Kenanoğlu, çıkardıkları eylem planının 20 Haziran’da sonlandırılacak yürüyüşle sınırlı olmadığını özellikle vurguladı. 1 Eylül Dünya Barış Günü’ne kadar çeşitli eylem ve etkinlikler yapacaklarını dile getiren Kenanoğlu, şunları belirtti: “Şimdi sağlık açısından bir normalleşmeden söz ediyorlar ancak Türkiye’nin öncelikle yönetsel anlamda bir normalleşmeye ihtiyacı olduğunu düşünüyoruz. Türkiye şuan ötekileştirme ve karşıtlık üzerinden yine ülkeyi germe yöntemiyle idare ediliyor.
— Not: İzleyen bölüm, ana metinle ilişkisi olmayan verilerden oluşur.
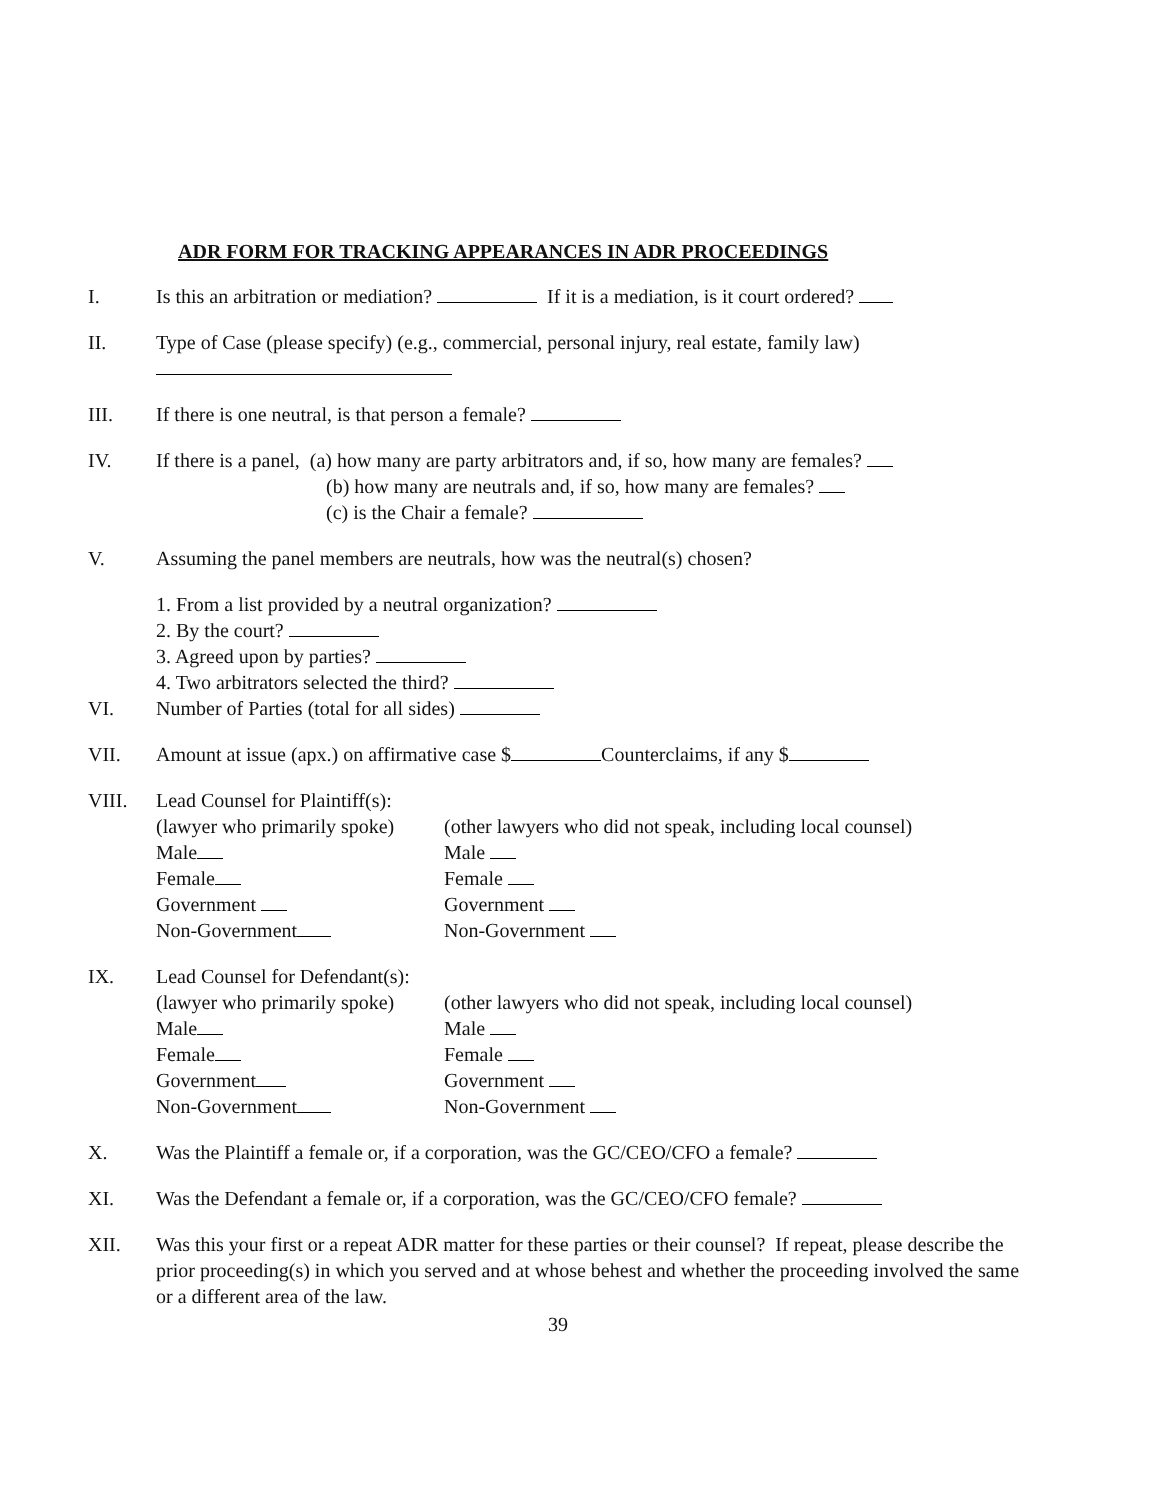ADR FORM FOR TRACKING APPEARANCES IN ADR PROCEEDINGS
I. Is this an arbitration or mediation? If it is a mediation, is it court ordered?
II. Type of Case (please specify) (e.g., commercial, personal injury, real estate, family law)
III. If there is one neutral, is that person a female?
IV. If there is a panel, (a) how many are party arbitrators and, if so, how many are females?
(b) how many are neutrals and, if so, how many are females?
(c) is the Chair a female?
V. Assuming the panel members are neutrals, how was the neutral(s) chosen?
1. From a list provided by a neutral organization?
2. By the court?
3. Agreed upon by parties?
4. Two arbitrators selected the third?
VI. Number of Parties (total for all sides)
VII. Amount at issue (apx.) on affirmative case $ Counterclaims, if any $
VIII. Lead Counsel for Plaintiff(s):
(lawyer who primarily spoke)
Male
Female
Government
Non-Government
(other lawyers who did not speak, including local counsel)
Male
Female
Government
Non-Government
IX. Lead Counsel for Defendant(s):
(lawyer who primarily spoke)
Male
Female
Government
Non-Government
(other lawyers who did not speak, including local counsel)
Male
Female
Government
Non-Government
X. Was the Plaintiff a female or, if a corporation, was the GC/CEO/CFO a female?
XI. Was the Defendant a female or, if a corporation, was the GC/CEO/CFO female?
XII. Was this your first or a repeat ADR matter for these parties or their counsel? If repeat, please describe the prior proceeding(s) in which you served and at whose behest and whether the proceeding involved the same or a different area of the law.
39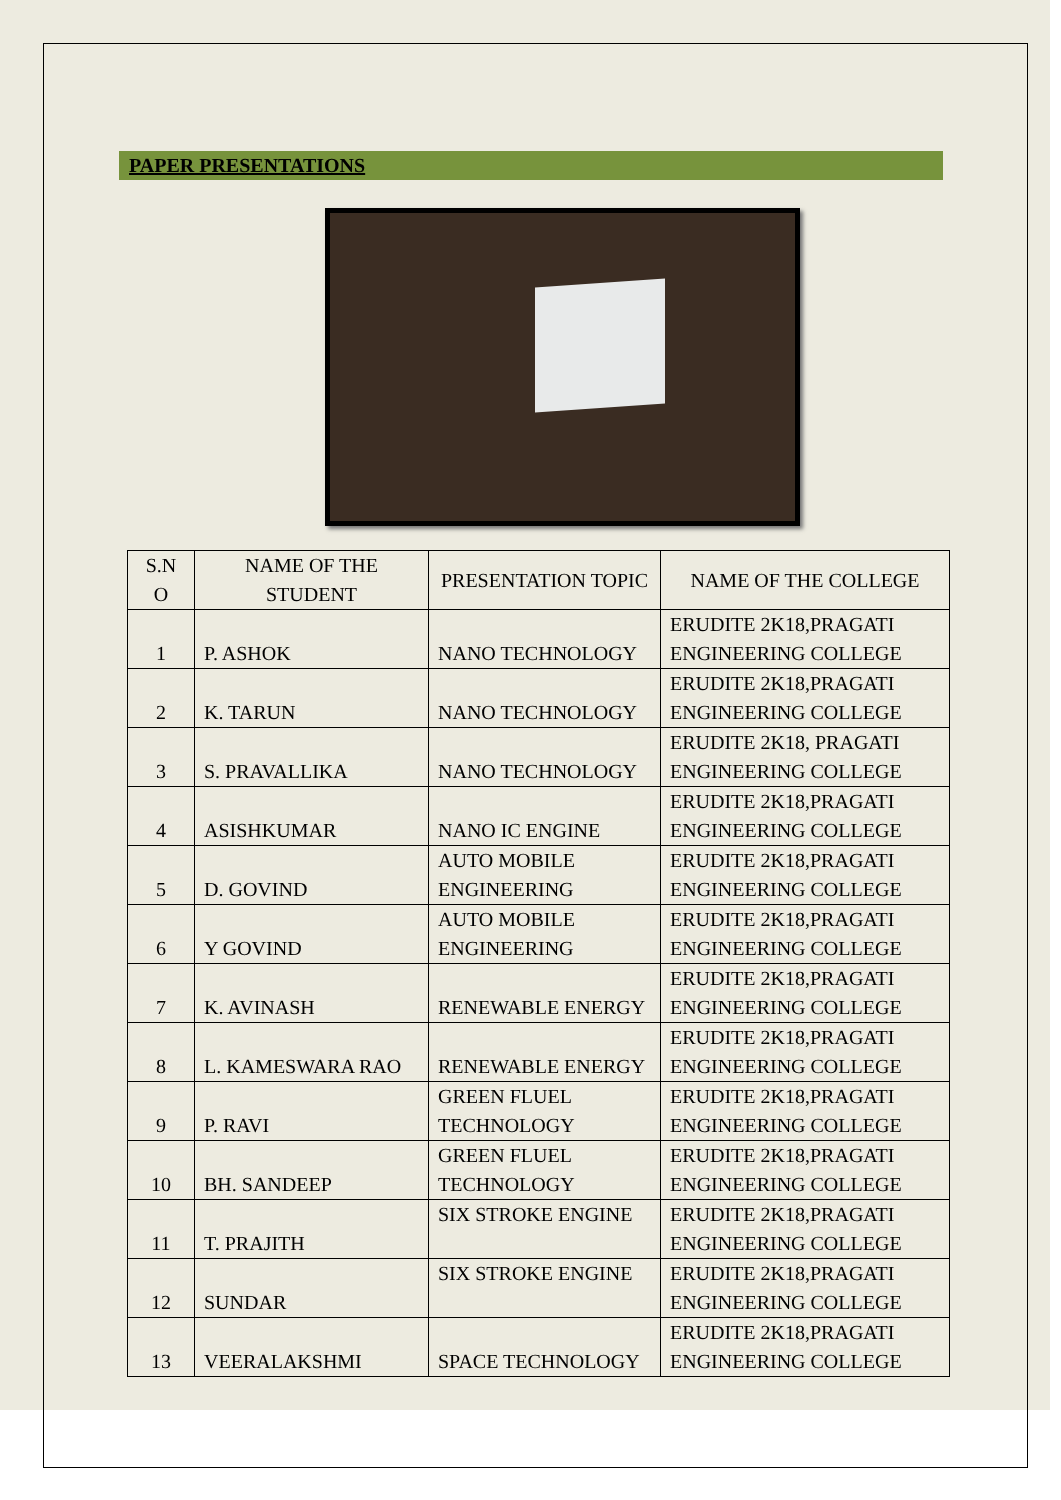PAPER PRESENTATIONS
| S.N O | NAME OF THE STUDENT | PRESENTATION TOPIC | NAME OF THE COLLEGE |
| --- | --- | --- | --- |
| 1 | P. ASHOK | NANO TECHNOLOGY | ERUDITE 2K18,PRAGATI ENGINEERING COLLEGE |
| 2 | K. TARUN | NANO TECHNOLOGY | ERUDITE 2K18,PRAGATI ENGINEERING COLLEGE |
| 3 | S. PRAVALLIKA | NANO TECHNOLOGY | ERUDITE 2K18, PRAGATI ENGINEERING COLLEGE |
| 4 | ASISHKUMAR | NANO IC ENGINE | ERUDITE 2K18,PRAGATI ENGINEERING COLLEGE |
| 5 | D. GOVIND | AUTO MOBILE ENGINEERING | ERUDITE 2K18,PRAGATI ENGINEERING COLLEGE |
| 6 | Y GOVIND | AUTO MOBILE ENGINEERING | ERUDITE 2K18,PRAGATI ENGINEERING COLLEGE |
| 7 | K. AVINASH | RENEWABLE ENERGY | ERUDITE 2K18,PRAGATI ENGINEERING COLLEGE |
| 8 | L. KAMESWARA RAO | RENEWABLE ENERGY | ERUDITE 2K18,PRAGATI ENGINEERING COLLEGE |
| 9 | P. RAVI | GREEN FLUEL TECHNOLOGY | ERUDITE 2K18,PRAGATI ENGINEERING COLLEGE |
| 10 | BH. SANDEEP | GREEN FLUEL TECHNOLOGY | ERUDITE 2K18,PRAGATI ENGINEERING COLLEGE |
| 11 | T. PRAJITH | SIX STROKE ENGINE | ERUDITE 2K18,PRAGATI ENGINEERING COLLEGE |
| 12 | SUNDAR | SIX STROKE ENGINE | ERUDITE 2K18,PRAGATI ENGINEERING COLLEGE |
| 13 | VEERALAKSHMI | SPACE TECHNOLOGY | ERUDITE 2K18,PRAGATI ENGINEERING COLLEGE |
Tabi bu ekonomik ve yönetsel anlamdaki sıkışmışlığın bir sonucu olarak ortaya çıkıyor. Biz buna alternatif oluşturmak amacıyla bu yürüyüşü düzenliyoruz. Bu yürüyüş sadece darbeye karşı yapılan bir yürüyüş değil. Aynı zamanda Türkiye’de bu iktidara AKP-MHP faşizan bloğuna karşı da alternatif üretebilmek adına düzenlenmiş bir yürüyüştür.” 
 
HERKESE GÖREVLER DÜŞÜYOR
 
Toplumun yeniden sokakta olması ve hak mücadelesine buradan devam etmesi gerektiğini belirten Kenanoğlu, pandemi süreci ve ondan önceki OHAL süreci boyunca buna izin verilmediğini kaydetti. Bu anlamıyla Türkiye’nin normale dönmesini istediklerini söyleyen Kenanoğlu, “Sadece alışveriş merkezlerinin, marketlerin ve bakkalların açılmasıyla Türkiye normale dönmez. Türkiye’nin normale dönmesi insanların hak ve özgürlüklerini kullanmaya başlamasıyla olacaktır. Bu anlamıyla sadece bizlere değil, Türkiye’deki tüm vicdan sahibi insanlara, haktan hukuktan yana olan herkese bulunduğu alanlarda darbeye karşı durmak ve ses yükseltmek konusunda görev düşüyor. Niyetimiz budur” dedi.
 
‘SOKAĞA ÇIKMAMIZDAN ÜRKÜYORLAR’
 
İktidarın yürüyüşlerinden koktuğunu da dile getiren Kenanoğlu, bu duruma ilişkin “Bu iktidar sokağa üç kişinin çıkmasından korkuyor. Üç kişi yan yana geldiğinde sokakta bir sosyal patlama olacağından korkuyorlar. Çünkü insanların evlerine ekmek götüremez hale getirildi. Buradan kaynaklı AKP-MHP faşizan bloku sokağa çıkma olasılığından bile ürküyor. Bu yüzden ellerinden geldiğince de tehditlerini savuruyorlar. Devletin bütün olanaklarını da kullanabilirler. Ama biz bütün toplumsal kesimlerin bunu anlaması ve algılaması gerektiğini ifade ediyoruz. Artık Türkiye’de demokratik söz söyleme açısından da normalleşme ihtiyacı var. Bunun adımını atıyoruz”  ifadelerini kullandı.